KD When we had our initial studio visit in July 2017, I was reading Kill All Normies: Online Culture Wars from 4Chan and Tumblr to Trump and the Alt-Right by Angela Nagle. She identifies microcosms of identity politics on Tumblr, i.e., members of Generation Snowflake, as part of the ecosystem that gave rise to alt-right sensibilities. You have found solace online, though, in support groups for women with chronic illnesses like We Are Canaries, and are not aiming to assert special privilege because of your condition. How would you respond to being called a “special snowflake?”
CM There are huge privileges I experience: I live in New York City, benefit from white privilege, and have this platform to speak about my practice and experience. It’s important to take this opportunity to highlight that there are so many others who cannot create or speak to an audience beyond their immediate community. Their barriers are often insurmountable and deserve attention, and especially need distance from a heroic, “beating the odds” narrative. Existing in spite of, or thriving with medical intervention, doesn’t need a trophy or pity; it requires respect and empathy.

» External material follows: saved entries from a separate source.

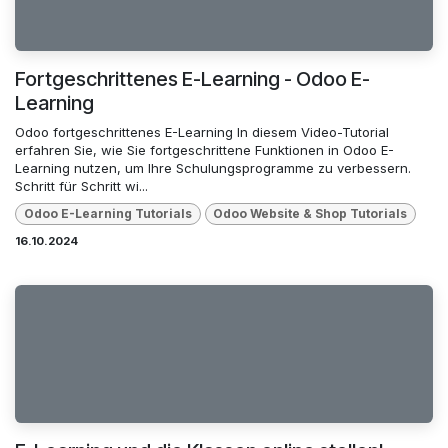
Fortgeschrittenes E-Learning - Odoo E-
Learning
Odoo fortgeschrittenes E-Learning In diesem Video-Tutorial
erfahren Sie, wie Sie fortgeschrittene Funktionen in Odoo E-
Learning nutzen, um Ihre Schulungsprogramme zu verbessern.
Schritt für Schritt wi...
Odoo E-Learning Tutorials
Odoo Website & Shop Tutorials
16.10.2024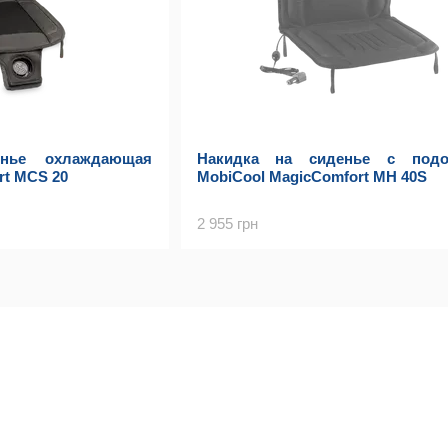
нье охлаждающая
Накидка на сиденье с подо
rt MCS 20
MobiCool MagicComfort MH 40S
2 955 грн
Каталог
Клиентам
Автохолодильники
Вход в личный кабинет
Мобильная кухня
Каталог
Аксессуари
О нас
Бренди
Оплата и доставка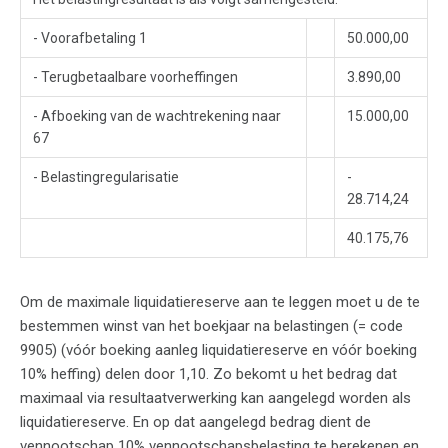
- Voorafbetaling 1
50.000,00
- Terugbetaalbare voorheffingen
3.890,00
- Afboeking van de wachtrekening naar
15.000,00
67
- Belastingregularisatie
-
28.714,24
40.175,76
Om de maximale liquidatiereserve aan te leggen moet u de te
bestemmen winst van het boekjaar na belastingen (= code
9905) (vóór boeking aanleg liquidatiereserve en vóór boeking
10% heffing) delen door 1,10. Zo bekomt u het bedrag dat
maximaal via resultaatverwerking kan aangelegd worden als
liquidatiereserve. En op dat aangelegd bedrag dient de
vennootschap 10% vennootschapsbelasting te berekenen en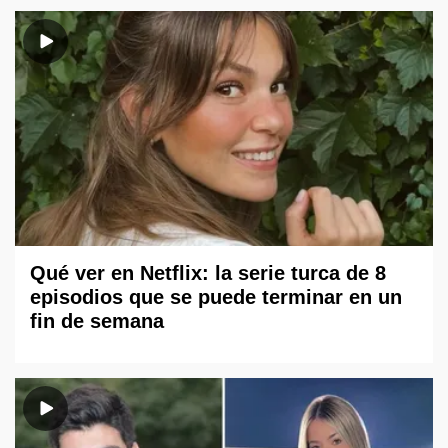
Qué ver en Netflix: la serie turca de 8
episodios que se puede terminar en un
fin de semana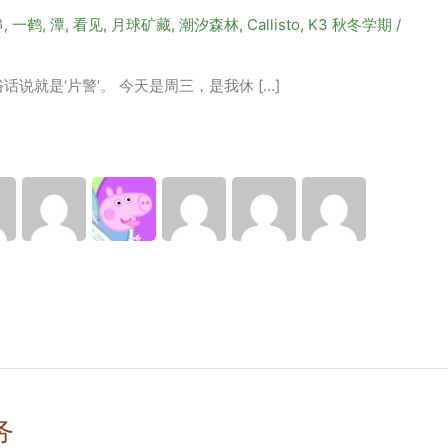
串
,
一鹤
,
潭
,
看见
,
月球矿藏
,
潮汐森林
,
Callisto
,
K3 秋冬学期
/
就是‘片警’。 今天是周三，是我休 […]
务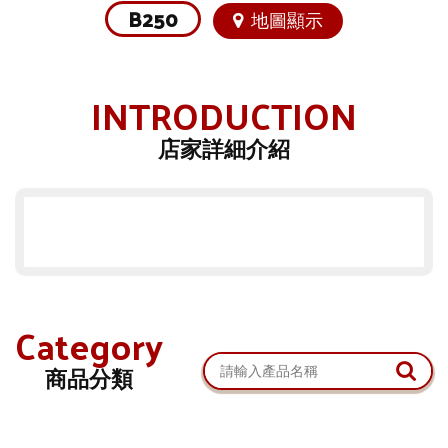
B250
地圖顯示
INTRODUCTION
店家詳細介紹
Category
商品分類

The definition of “special snowflake” comes from a politically motivated group, whose agenda is based on “traditional American values.” These very values exclude anyone who is not a white, middle-class man. Advocating for healthcare, access to success for all, the ability to function in public are not circumstances of being a special snowflake; it’s the pursuit of human rights that have been denied to female-identifying, queer, non-white, and disabled people. I’m concerned with community, narratives of disability, and traumatized bodies in the current socio-political environment, rather than trying to assert the irregularity of self. Addressing this in my work doesn’t align me with a liberal political agenda; it aligns me with an underrepresented community in art and sculpture.
Carly Mandel’s Osseous is on view at 77 Mulberry until February 3.